A law professor examines how access to personal information shapes patterns of discrimination.
Technology has changed the nature of private and public information, increasing both what we know about each other and what governments and businesses know about us.
Lior Strahilevitz, the Law School’s deputy dean and the Sidley Austin professor of law, wrestles with the implications of those swift and shifting social changes in his book
Information and Exclusion (Yale University Press, 2011).
In his view, the accessibility of information—and the sophisticated ways that corporations and institutions use it—has made the modern world one big Mayberry. “Thanks to these databases and these algorithms, social-networking sites, etcetera,” Strahilevitz says, “it’s almost a return to an earlier era of small-town America where everybody knows everybody else’s business.”
In that information-saturated environment, many people argue for privacy protections, but Strahilevitz considers their consequences too complicated for blanket support or opposition. He’s most interested in how the availability of information influences housing, employment, and law-enforcement bias—and in how policy can be designed to prevent such bias. “Discrimination,” he says, “tries to route itself around whatever impediments the law places in its path.”
Crime and employment
In jurisdictions where there’s inexpensive access to criminal-history information, African American males do better in terms of employment outcomes than in those jurisdictions where employers don’t have easy access to criminal-history information. The reason is, these employers are worried about hiring people with criminal histories, they overestimate the propensity of African American males in the labor pool to have criminal histories, and they therefore shy away from hiring African American males regardless of whether they’ve had any involvement in the criminal-justice system. From that vantage point, you can argue that the decision to make criminal history private, or to make it obscure, actually has terrible consequences, penalizing African American males who don’t have criminal histories.
Public record, private business
There’s a big push to put more crime statistics online, get them online faster and more complete. Private insurers are going to use that information too.They will, to the extent they’re permitted to by the law, build that information into the actuarial models they use to decide how much you or I pay for property insurance. … It’s not rocket science to correlate information about where crimes are being committed with information about where each of us is spending our time and then to use those two sets of data to try to figure out, Am I a good risk for life insurance or not? Am I a good risk for automobile insurance or not? What premium should I pay?
De facto privacy of DNA evidence
Think of a world where we don’t have any DNA evidence—there are a whole bunch of people who were near the scene of the crime, who might be subjected to really extensive police investigations, or who fit the description of a person leaving the building where a rape occurred. Those people have to incur really significant costs from being grilled by the police, having all their friends and relatives be grilled by the police, having the police search their home for evidence of wrongdoing.

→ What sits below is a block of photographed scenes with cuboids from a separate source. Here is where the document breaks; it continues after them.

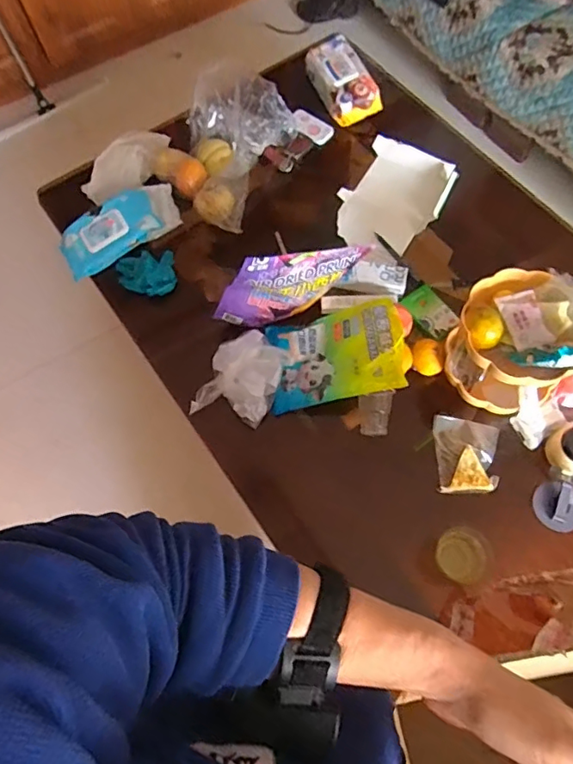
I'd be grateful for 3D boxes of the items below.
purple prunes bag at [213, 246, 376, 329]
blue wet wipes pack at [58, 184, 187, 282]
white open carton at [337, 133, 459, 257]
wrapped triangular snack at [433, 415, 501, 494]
[{"bbox_3d":[0.009,-0.186,1.005,0.262,0.241,0.058,-13,69,-23],"label":"purple prunes bag"},{"bbox_3d":[-0.372,-0.346,1.161,0.277,0.075,0.126,-30,70,-10],"label":"blue wet wipes pack"},{"bbox_3d":[0.243,-0.422,1.192,0.224,0.053,0.284,27,71,13],"label":"white open carton"},{"bbox_3d":[0.333,0.134,0.959,0.112,0.026,0.142,6,68,5],"label":"wrapped triangular snack"}]

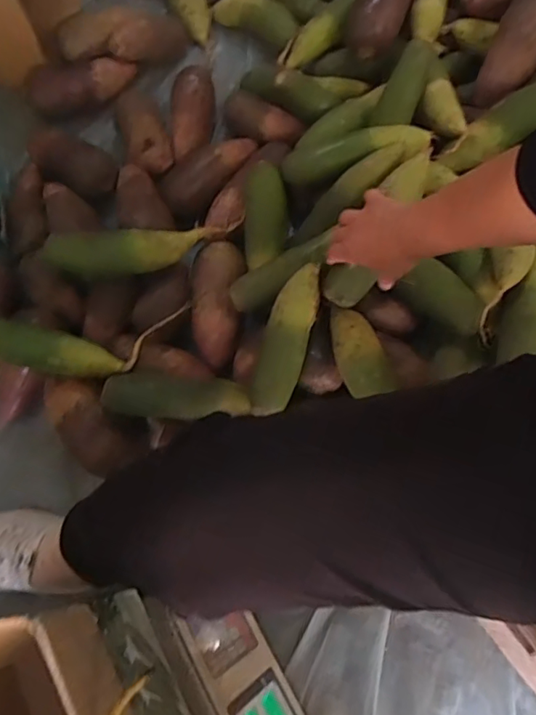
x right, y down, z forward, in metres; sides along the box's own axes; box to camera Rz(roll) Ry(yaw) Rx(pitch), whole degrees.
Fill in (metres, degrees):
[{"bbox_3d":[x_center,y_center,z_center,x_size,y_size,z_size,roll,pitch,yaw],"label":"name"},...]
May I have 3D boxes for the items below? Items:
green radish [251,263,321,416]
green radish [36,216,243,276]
[{"bbox_3d":[0.023,-0.023,0.646,0.053,0.043,0.189,17,73,5],"label":"green radish"},{"bbox_3d":[-0.160,-0.147,0.702,0.255,0.056,0.061,-8,72,-3],"label":"green radish"}]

Something like DNA evidence does create de facto privacy for those innocent people who would not be suspects in a world with an extensive DNA-matching database.

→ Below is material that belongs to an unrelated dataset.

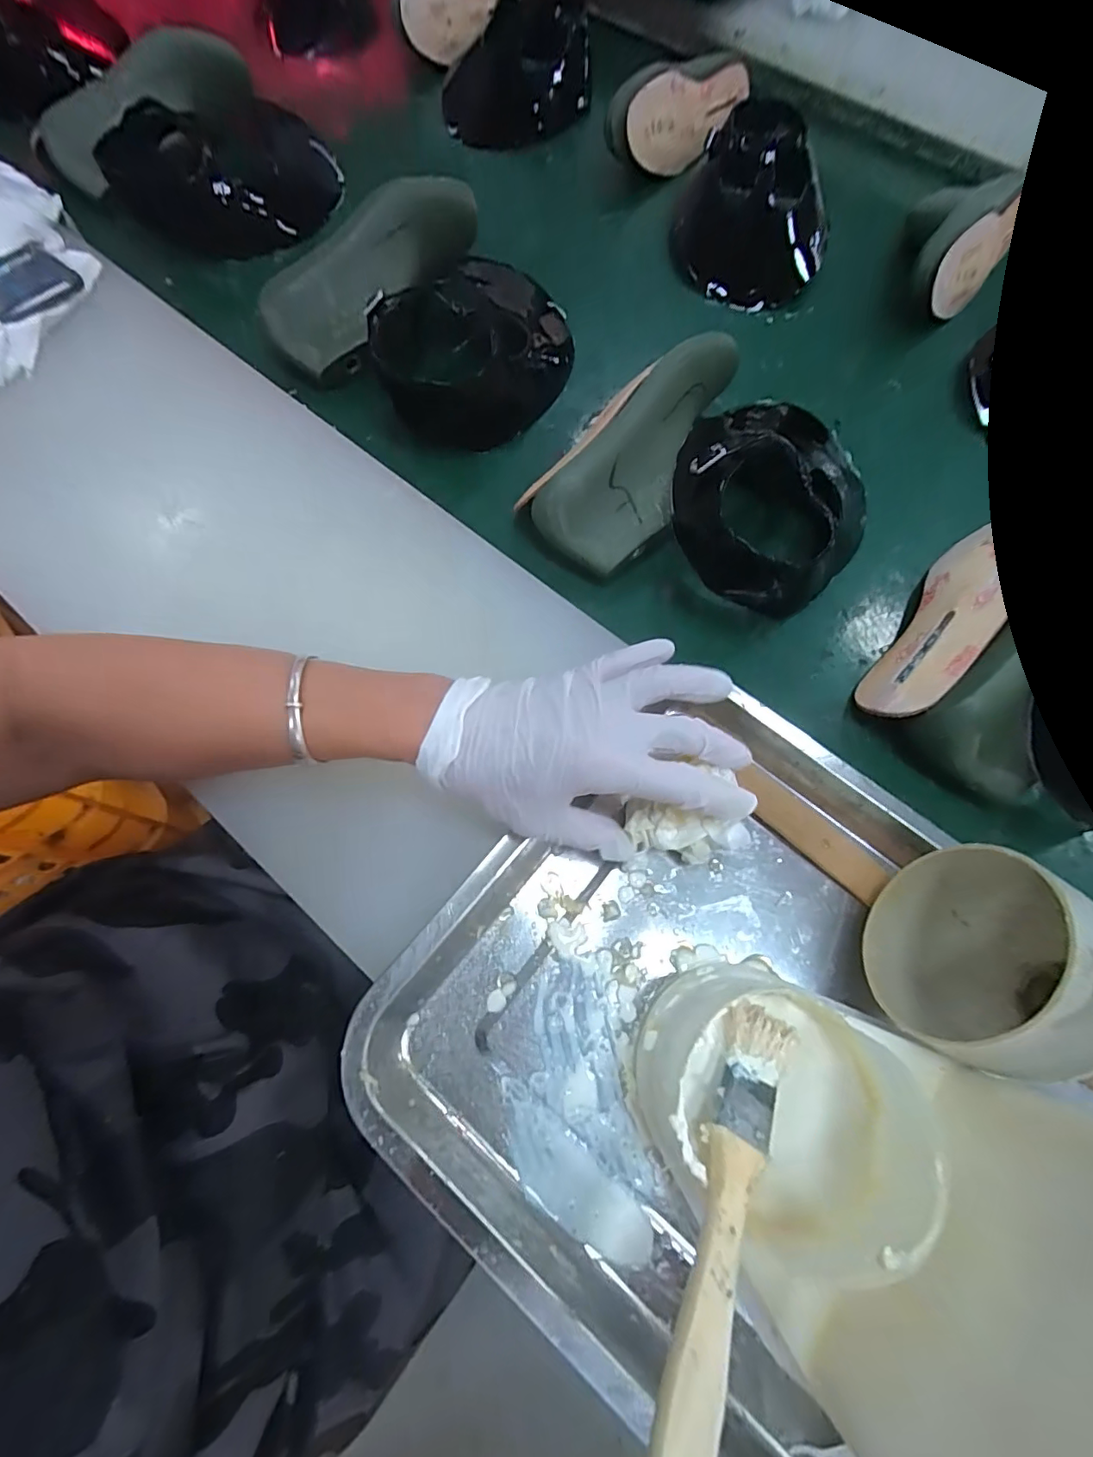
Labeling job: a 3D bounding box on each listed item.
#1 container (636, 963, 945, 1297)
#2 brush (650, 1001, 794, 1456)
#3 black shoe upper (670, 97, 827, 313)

Facing technology’s implications
The potential increase in the use of facial-recognition technologies could permit more individuated judgments by law enforcement, in the sense that those men walking down the street showing up as people with criminal records might be profiled no longer on the basis of their race but on the basis of their prior record. … In some sense that’s better. The world we live in now imposes a collective sanction on people who happen to share a racial or a gender trait with a group perceived to offend at a higher level. In some sense [that form of profiling] is probably worse, in that not knowing who they’re frisking—not knowing whether it’s someone with a criminal record who’s been in and out of jail several times or a popular minister—actually might constrain police officers and cause them to treat people they encounter on the street on average better than they would in a world where it’s very clear who’s an ex-con and who’s without a record.